## WORK INSTRUCTIONS
Copy the lines below word for word, omitting the pictures.

## INPUT
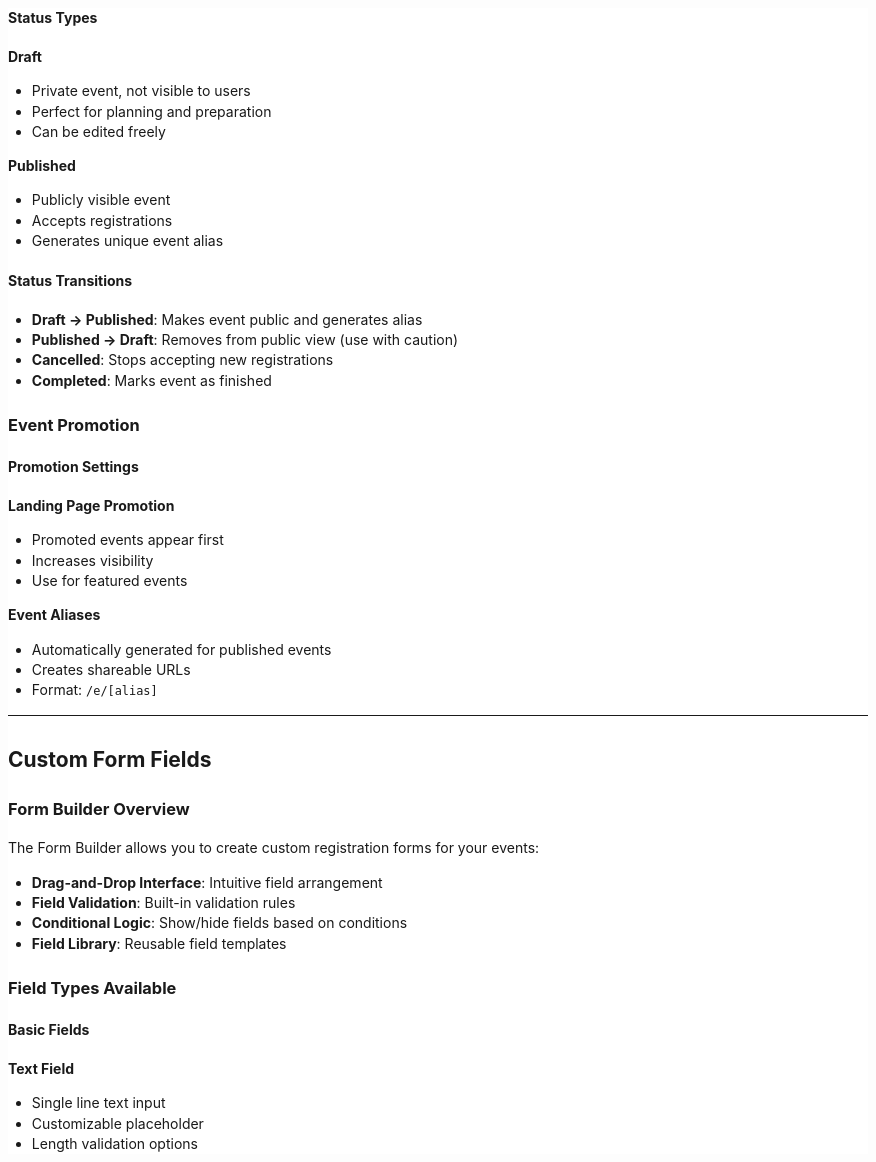 #### Status Types

**Draft**
- Private event, not visible to users
- Perfect for planning and preparation
- Can be edited freely

**Published**
- Publicly visible event
- Accepts registrations
- Generates unique event alias

#### Status Transitions

- **Draft → Published**: Makes event public and generates alias
- **Published → Draft**: Removes from public view (use with caution)
- **Cancelled**: Stops accepting new registrations
- **Completed**: Marks event as finished

### Event Promotion

#### Promotion Settings

**Landing Page Promotion**
- Promoted events appear first
- Increases visibility
- Use for featured events

**Event Aliases**
- Automatically generated for published events
- Creates shareable URLs
- Format: `/e/[alias]`

---

## Custom Form Fields

### Form Builder Overview

The Form Builder allows you to create custom registration forms for your events:

- **Drag-and-Drop Interface**: Intuitive field arrangement
- **Field Validation**: Built-in validation rules
- **Conditional Logic**: Show/hide fields based on conditions
- **Field Library**: Reusable field templates

### Field Types Available

#### Basic Fields

**Text Field**
- Single line text input
- Customizable placeholder
- Length validation options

## RESPONSE AREA
 #### Status Types

**Draft**
- Private event, not visible to users
- Perfect for planning and preparation
- Can be edited freely

**Published**
- Publicly visible event
- Accepts registrations
- Generates unique event alias

#### Status Transitions

- **Draft → Published**: Makes event public and generates alias
- **Published → Draft**: Removes from public view (use with caution)
- **Cancelled**: Stops accepting new registrations
- **Completed**: Marks event as finished

### Event Promotion

#### Promotion Settings

**Landing Page Promotion**
- Promoted events appear first
- Increases visibility
- Use for featured events

**Event Aliases**
- Automatically generated for published events
- Creates shareable URLs
- Format: `/e/[alias]`

---

## Custom Form Fields

### Form Builder Overview

The Form Builder allows you to create custom registration forms for your events:

- **Drag-and-Drop Interface**: Intuitive field arrangement
- **Field Validation**: Built-in validation rules
- **Conditional Logic**: Show/hide fields based on conditions
- **Field Library**: Reusable field templates

### Field Types Available

#### Basic Fields

**Text Field**
- Single line text input
- Customizable placeholder
- Length validation options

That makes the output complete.